→ EXERCISE DETAILS: Copy the records below word for word, from their first line up to and including the line that contains "Measured pressure: **50** mmHg". Leave the pictures out of your copy.

→ GIVEN DATA:
============

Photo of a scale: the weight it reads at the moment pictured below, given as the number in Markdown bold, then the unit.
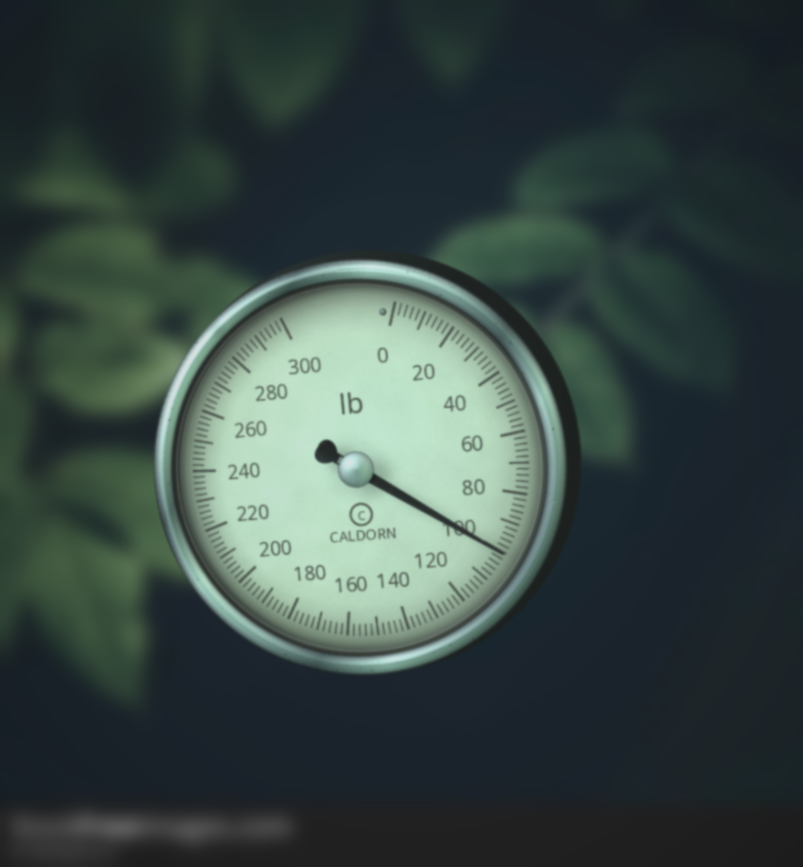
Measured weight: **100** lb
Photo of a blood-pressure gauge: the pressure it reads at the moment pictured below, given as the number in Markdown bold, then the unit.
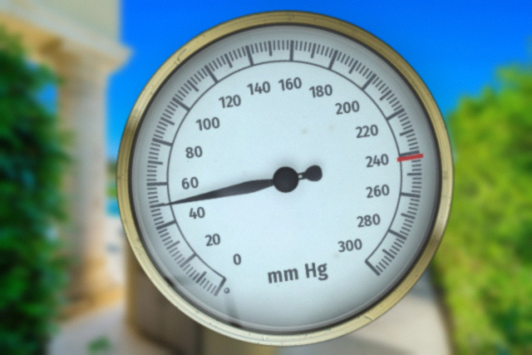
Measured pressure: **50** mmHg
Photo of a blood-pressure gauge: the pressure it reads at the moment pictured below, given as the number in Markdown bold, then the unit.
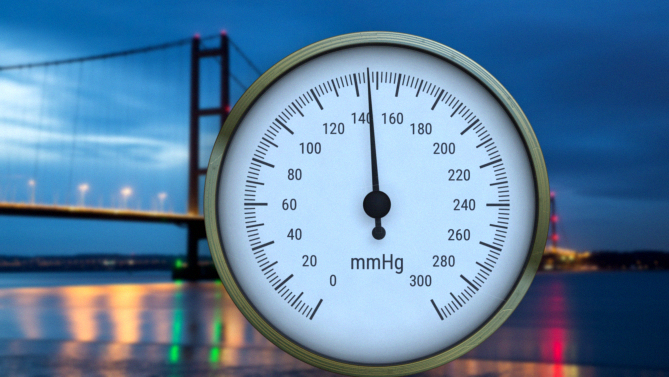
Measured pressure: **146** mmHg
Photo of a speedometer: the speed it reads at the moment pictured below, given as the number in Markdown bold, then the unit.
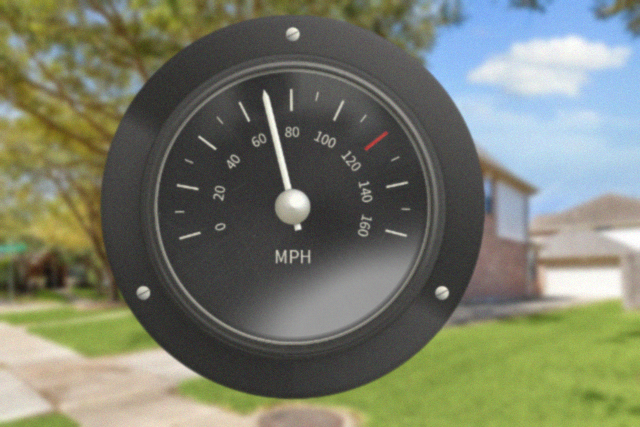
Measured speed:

============

→ OUTPUT FOR THIS TASK:
Photo of a scale: the weight it reads at the moment pictured below, given as the number in Markdown bold, then the unit.
Measured weight: **100** lb
Photo of a blood-pressure gauge: the pressure it reads at the moment pictured below, given as the number in Markdown bold, then the unit.
Measured pressure: **50** mmHg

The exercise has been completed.